▶ **EXTRACT TO READ**
This section contains some notably useful pieces of code for matplotlib users! Note that the saved graph from the "saving graphs as images" sections must be uploaded to your google form!

In [None]:
# changing the font to a custom font

# importing matplotlib font manager
import matplotlib.font_manager as font_manager

# specifying font directories to search
# note: the comma after the one list item denotes a default
font_dirs = ['./tutorial_assets',]
font_files = font_manager.findSystemFonts(fontpaths=font_dirs)
print([f.name for f in mpl.font_manager.fontManager.ttflist])

# Your font path goes here
font_path = './tutorial_assets/atr.ttf'
font_manager.fontManager.addfont(font_path)
prop = font_manager.FontProperties(fname=font_path)

# storing font as default (optional)
rcParams['font.family'] = 'sans-serif'
rcParams['font.sans-serif'] = prop.get_name()

# alternative route without setting sans-serif
print(prop.get_name())
rcParams['font.family'] = 'American Typewriter'

In [None]:
# saving a graph as a png
# NOTE: DO THIS INSTEAD OF SCREENSHOTTING!!!

plt.plot(["point 1", "point 2", "point 3"], [0, 2, 4], color='r')
plt.title("save this plot!")
# this function saves the graph
# you must call it before plt.show!!
plt.savefig('upload_this.png')
plt.show()

# **Seaborn**

The next section will briefly cover Seaborn.
- makes more aesthetically pleasing plots than matplotlib
- integrated with pandas, to make dataframes especially easy to plot
- integrated with matplotlib (can use any matplotlib settings/functions/etc)

## **Basic plot**

- uses lmplot
- integration with pandas- select columns and provide data

In [None]:
a = pd.DataFrame({"a": [1, 2, 3], "b": [4, 5, 6], "xlabels": ["point a", "point b", "point c"]})

▶ **RECORD EXCERPTS**

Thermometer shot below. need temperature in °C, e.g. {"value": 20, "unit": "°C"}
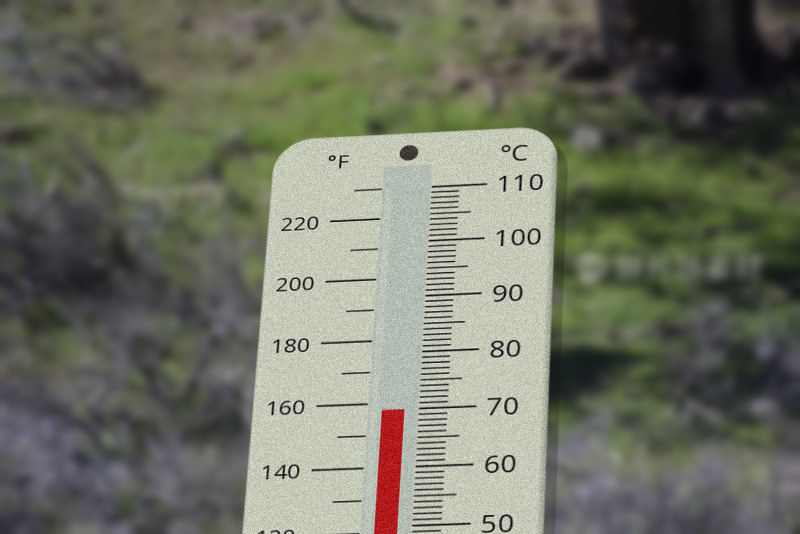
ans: {"value": 70, "unit": "°C"}
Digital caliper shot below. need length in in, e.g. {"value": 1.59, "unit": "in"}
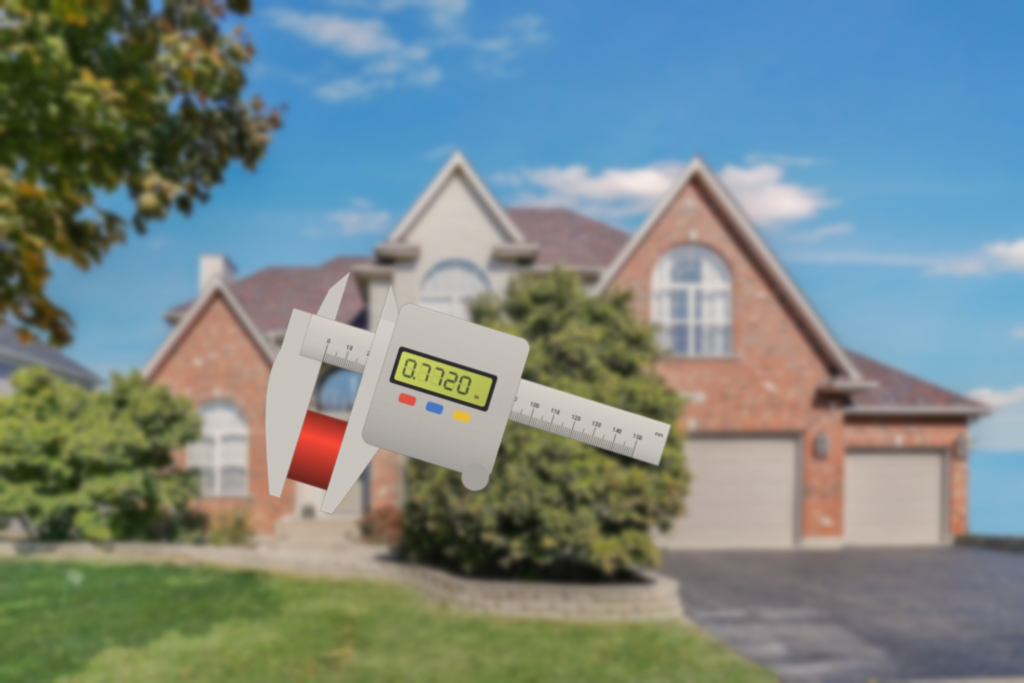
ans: {"value": 0.7720, "unit": "in"}
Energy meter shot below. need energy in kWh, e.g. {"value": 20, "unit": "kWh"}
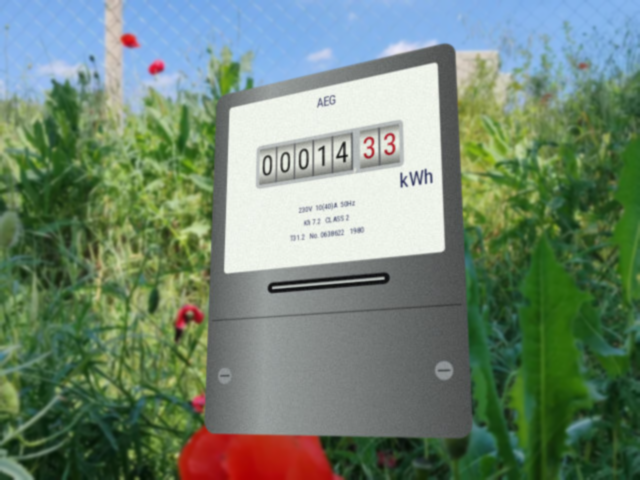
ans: {"value": 14.33, "unit": "kWh"}
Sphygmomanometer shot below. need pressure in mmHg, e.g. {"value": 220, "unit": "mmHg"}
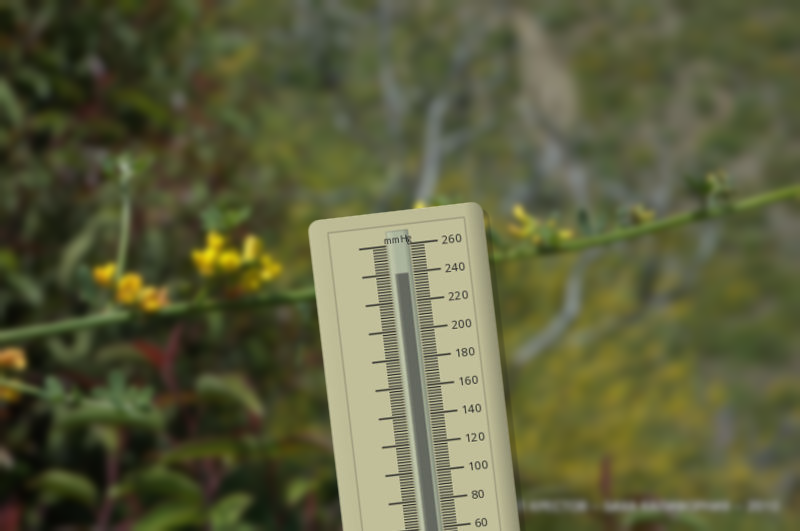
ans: {"value": 240, "unit": "mmHg"}
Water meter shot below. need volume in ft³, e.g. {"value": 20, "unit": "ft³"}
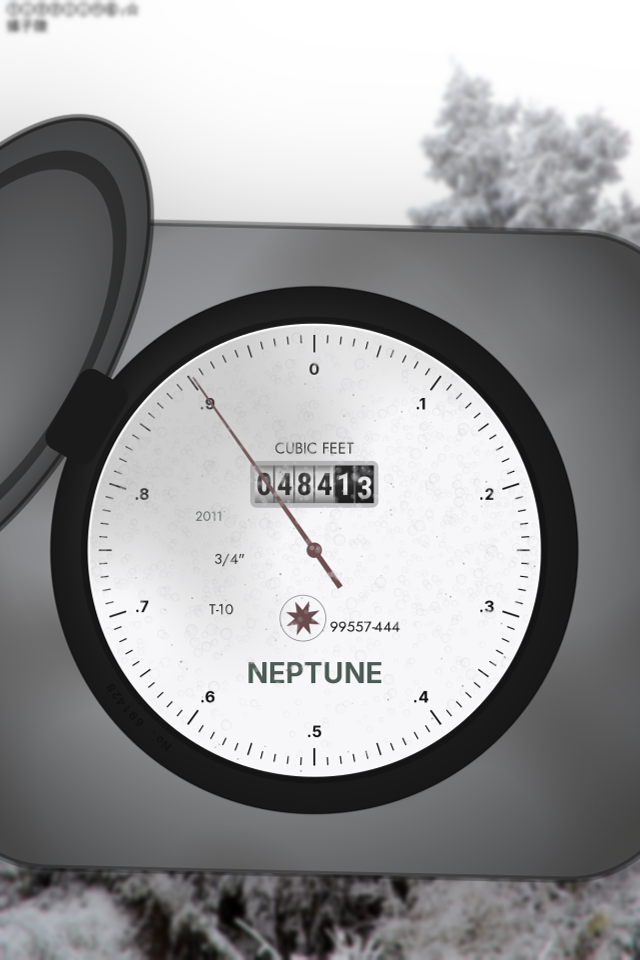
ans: {"value": 48412.90, "unit": "ft³"}
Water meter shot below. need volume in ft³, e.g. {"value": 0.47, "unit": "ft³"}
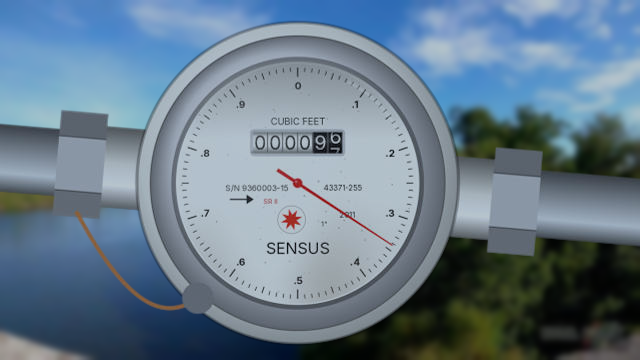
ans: {"value": 96.34, "unit": "ft³"}
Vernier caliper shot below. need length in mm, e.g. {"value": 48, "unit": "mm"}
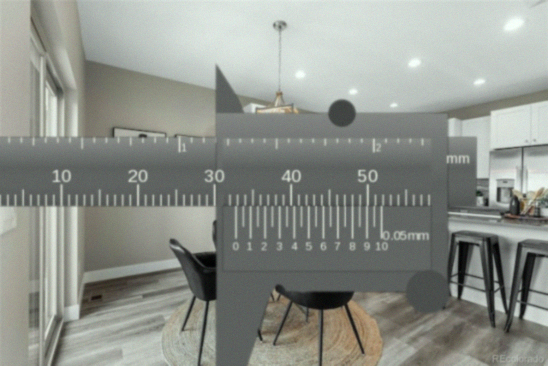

▶ **TASK INSTRUCTIONS**
1. In the plotting tutorial, which function saves the graph and has to be called before plt.show?
2. For each statement, decide whether the plotting tutorial agrees with it, and back each yes or no with the deciding words quoted from it. (a) Seaborn is integrated with pandas. (b) Taking a screenshot is the recommended way to save a graph. (c) The basic Seaborn plot uses lmplot.
3. Continue the plotting tutorial from its final line of code.

▶ **ACTIVITY ANSWERS**
1. plt.savefig

2.
(a) Yes: "integrated with pandas, to make dataframes especially easy to plot"
(b) No: "DO THIS INSTEAD OF SCREENSHOTTING!!!"
(c) Yes: "uses lmplot"

3.
a.head()

sns.lmplot(x='a', y='b', data=a)

In [None]:
sns.lmplot(x='a', y='b', data=a)

plt.ylim(1, 6)
plt.xlim(1, 3)

## **Different plots**

- many different ones, similar to matplotlib
  - full list: https://seaborn.pydata.org/tutorial/function_overview.html
- pandas intuitive integration with some dataframes
  - don't even need to specify the columns to plot, seaborn can figure it out

In [None]:
sns.boxplot(data=a)

## **Colors and other attributes**

- can be specified similar to matplotlib
- full list of attributes: https://seaborn.pydata.org/generated/seaborn.lmplot.html
  - some graph-specific ones, see each individually 
- matplotlib integration
  - can use functions from matplotlib
    - e.g. title, legend, etc.
  - can plot multiple datasets on 1 graph
    - delimited by plt.show() just like matplotlib
  - legends can be autogenerated (usually no need to use plt.legend())
  - axes can be grabbed directly from the plotting function (no need for fig and ax unless you are doing some more matplotlib-specific things)

In [None]:
colors = ["#b0b0b0", "#0b0b0b"]

sns.violinplot(data=a, palette=colors)

In [None]:
colors = ["#ff0000", "#0000ff"]

d = pd.DataFrame({"a": np.random.rand(20), "b": np.random.rand(20), "c": np.random.rand(20)})

plt.figure(figsize=(20, 10))

ax = sns.scatterplot(x='a',
               y='b', 
               data=d, 
               color="#ff0000",
               label="p1")

sns.scatterplot(x='b',
               y='c', 
               data=d, 
               color="#0000ff",
               s=200,
               label="p2")

plt.title('Sample plot')

plt.xticks([0.25, 0.5, 0.75])

plt.legend()

plt.show()